Having only seen one episode, all I really know about it is that she got a credit card from her dad for 'emergencies' and spent boatloads on 'emergency' clothing items and accessories at the mall.
I am not in favor.
But Shrinidhi, Karis and Molly (all in her class at school) have the backpacks. And the shirts. And they go around singing "The Best of Both Worlds" on the playground. And so Lillie looks at her
purple backpack with flowers and decides she doesn't like it because it isn't a cool Hannah Montana backpack.
Now. I don't think that moms who allow Hannah Montana are bad; they are just different from me, and that is okay. But I have my own standards. And, being something of a hippie, I have my ideals that I want to pass on to my daughter. And I don't think they include Hannah Montana. So here are my questions, and I welcome your opinions on these:
1. Am I doing my poor child a disservice by keeping her away from the popular tv shows?

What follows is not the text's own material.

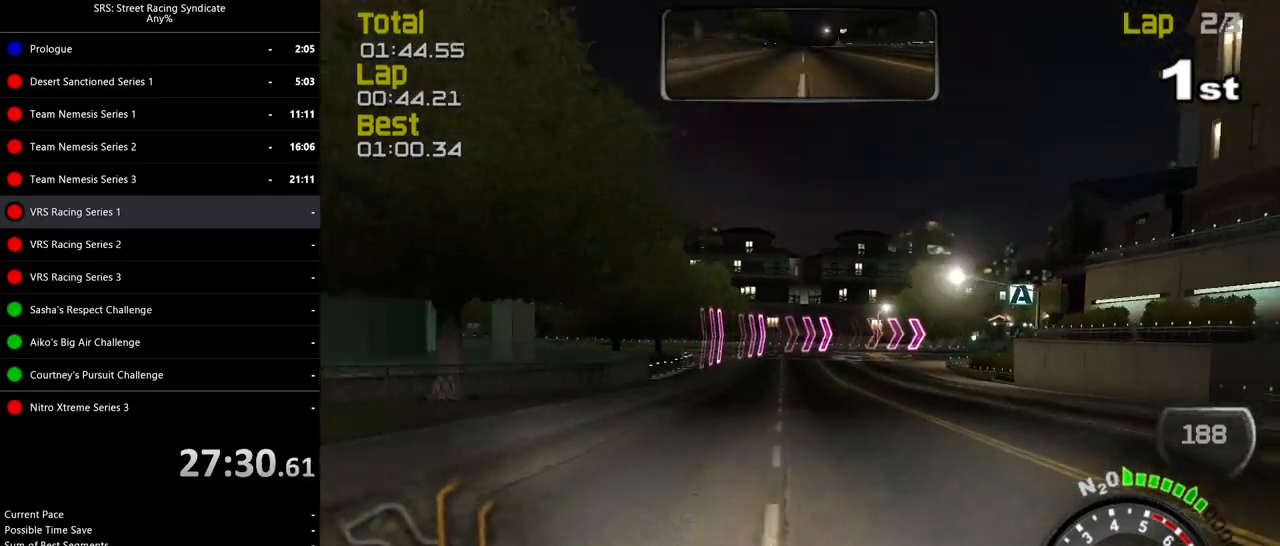
{"buttons": ["R2"], "left_stick": "right", "events": [[117, "TRIANGLE", "down"], [134, "left_stick", "right"], [201, "TRIANGLE", "up"], [267, "left_stick", "center"], [368, "left_stick", "right"]]}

I mean, almost every 4- or 5-year-old girl at the preschool has something Hannah Montana that I've seen. Am I alienating her from her peers?
2. Do you think I'm trying to force my own identity onto her? Just because I think it's silly, is it okay for me to tell her that without letting her form her own opinion?
3. Do you think she will rebel against me for this later? I know this is a small thing, but really ... think about it ... all of those 1980s yuppies -- who were their parents? You got it: the hippies. In my efforts to pass on my values to her, am I encouraging her to choose the opposite direction when she is older?
I am sure I am overreacting about this. But these things are really important to me. I want my kids to be able to relate to other kids their age without compromising their standards. I want my kids to share my vision. I want them to say, when they are grown, "I am who I am because of my mother," NOT, "I am who I am despite my mother."
Being a mom is hard! No thank you, Miley Cyrus!